Convert an IP string to long
"""
packedIP = socket.inet_aton(ip)
return struct.unpack("!L", packedIP)[0]
if __name__ == "__main__":
redis_con = redis.StrictRedis(host='localhost', port=6379, db=0)
ip_address = ip2long('.'.join([str(randint(0, 255))
for _ in range(0, 4)]))
resp = redis_con.zrangebyscore(name='countries',
min=ip_address,
max='+inf',
start=0,
num=1)
country = resp[0].split('@')[0] if resp else None
I then created a bash file that would run each script 1000 times and output how long each took:
$ cat benchmark.sh
#!/bin/bash
function c_based {
for i in `seq 1 1000`;
do
python ./c_based.py
done
}
function pure_python_based {
for i in `seq 1 1000`;
do
python ./pure_python_based.py
done
}
function redis_based {
for i in `seq 1 1000`;
do
python ./redis_based.py
done
}
time c_based
time pure_python_based
time redis_based
Here is the result of running the benchmark:
$ ./benchmark.sh
# C-based
real 0m8.407s
user 0m5.688s
sys 0m2.588s
# Pure python-based
real 0m17.498s
user 0m13.492s
sys 0m3.737s
# redis-based
real 0m29.075s
user 0m21.545s
sys 0m6.939s
For ad hoc requests the time it takes to load the database into memory levels the playing field a lot. The C-based approach is still about twice as fast as the pure python-based approach but now the redis-based approach is only around twice as slow and the pure python-based approach.
The curious case of 24.24.24.24
The CSV database I downloaded from MaxMind and the binary one I installed via the libgeoip-dev package had differences between them. One of the test IP addresses I used when I started building these scripts was 24.24.24.24. According to whois 24.24.24.24 the IP address is mapped to a network in Herndon, VA, USA and sits in the net range 24.24.0.0 - 24.29.255.255.
When I ran a redis lookup manually though it came back with Romania as the country where the IP address is mapped to:
$ redis-cli
127.0.0.1:6379> ZRANGEBYSCORE countries 2130706433 +inf LIMIT 0 1
1) "RO@2147483648"
The closest, lower value to the IP address will always be returned with the redis lookup implementation used in this blog.
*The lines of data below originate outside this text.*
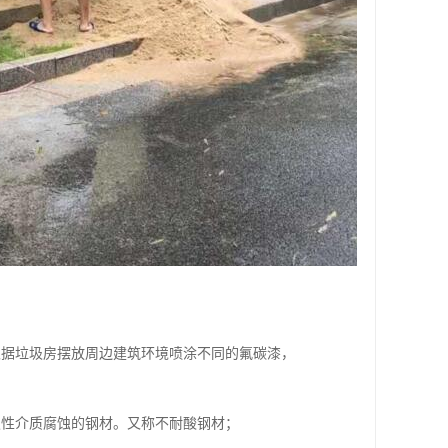
根据垃圾房摆放周边建筑环境喷涂不同的氟碳漆，
蚀性介质腐蚀的钢材。又称不耐酸钢材；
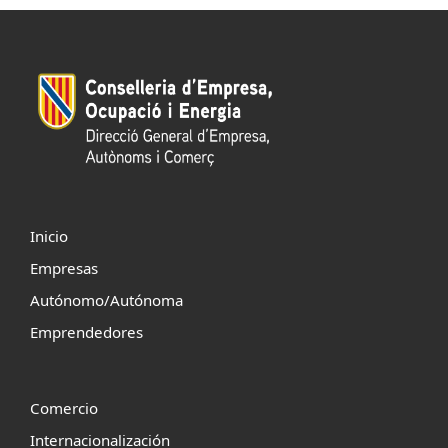
Inicio
Empresas
Autónomo/Autónoma
Emprendedores
Comercio
Internacionalización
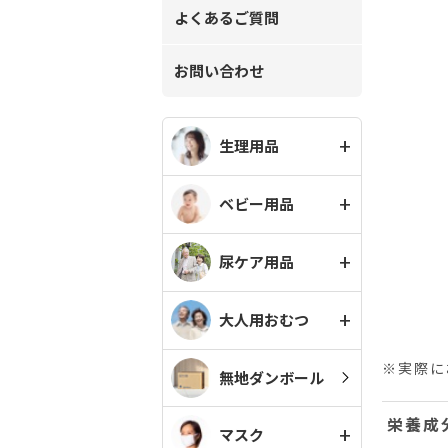
よくあるご質問
お問い合わせ
生理用品
ベビー用品
尿ケア用品
大人用おむつ
※実際に
無地ダンボール
栄養成
マスク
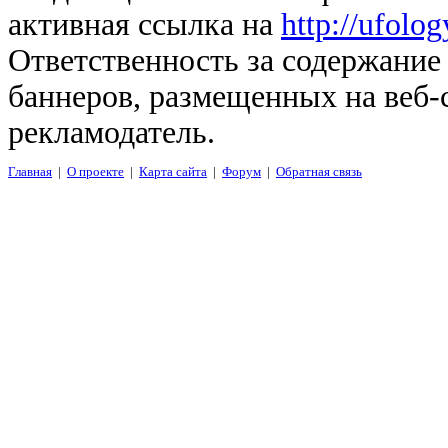
активная ссылка на
http://ufolo
Ответственность за содержание
баннеров, размещенных на веб-
рекламодатель.
Главная
|
О проекте
|
Карта сайта
|
Форум
|
Обратная связь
That means if there is no exact range the IP address being looked up in the database then it won't be flagged up.
I looked at the CSV file and it turns out there are no mappings for any 24.x.x.x ranges before 24.36.x.x:
$ grep '^"24\.' GeoIPCountryWhois.csv | head
"24.36.0.0","24.37.255.255","405012480","405143551","CA","Canada"
"24.38.0.0","24.38.143.255","405143552","405180415","US","United States"
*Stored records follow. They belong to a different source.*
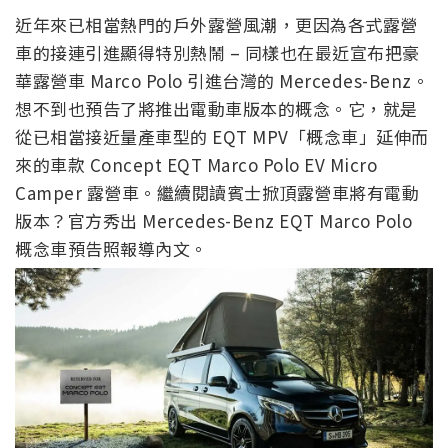
近年來已相當熱門的戶外露營風潮，更因為各式露營
車的接連引進顯得特別熱鬧 – 同樣也在最近宣布把豪
華露營車 Marco Polo 引進台灣的 Mercedes-Benz。
想不到也預告了將推出電動車版本的概念。它，就是
從已相當接近量產車型的 EQT MPV「概念車」延伸而
來的車款 Concept EQT Marco Polo EV Micro
Camper 露營車。繼續閱讀賓士掀頂露營車將有電動
版本？官方秀出 Mercedes-Benz EQT Marco Polo
概念車預告照報導內文。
"24.38.144.0","24.38.159.255","405180416","405184511","CA","Canada"
"24.38.160.0","24.41.95.255","405184512","405364735","US","United States"
"24.41.96.0","24.41.127.255","405364736","405372927","CA","Canada"
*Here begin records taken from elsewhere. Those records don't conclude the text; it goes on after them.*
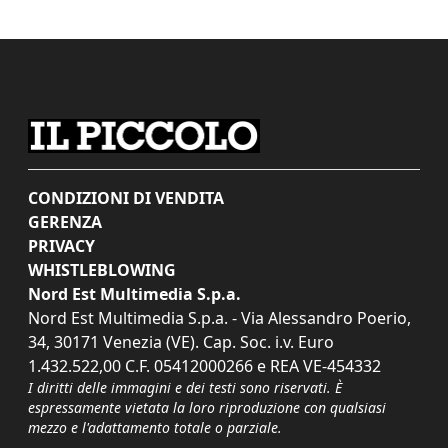
CONDIZIONI DI VENDITA
GERENZA
PRIVACY
WHISTLEBLOWING
Nord Est Multimedia S.p.a.
Nord Est Multimedia S.p.a. - Via Alessandro Poerio,
34, 30171 Venezia (VE). Cap. Soc. i.v. Euro
1.432.522,00 C.F. 05412000266 e REA VE-454332
I diritti delle immagini e dei testi sono riservati. È
espressamente vietata la loro riproduzione con qualsiasi
mezzo e l'adattamento totale o parziale.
"24.41.128.0","24.42.63.255","405372928","405422079","PR","Puerto Rico"
"24.42.64.0","24.47.255.255","405422080","405798911","US","United States"
"24.48.0.0","24.48.127.255","405798912","405831679","CA","Canada"
"24.48.128.0","24.48.175.255","405831680","405843967","US","United States"
"24.48.176.0","24.48.191.255","405843968","405848063","CA","Canada"
At this point I wondered if any IP addresses would return the same results from all three implementations and whois. I picked 24.244.192.0 from the CSV file:
$ grep 24.244.192.0 GeoIPCountryWhois.csv
"24.244.192.0","24.244.255.255","418693120","418709503","CA","Canada"
Whois said the IP address is mapped to a network in Richmond Hill, Ontario, Canada. All python-based and redis-based lookups returned Canada as their answer as well.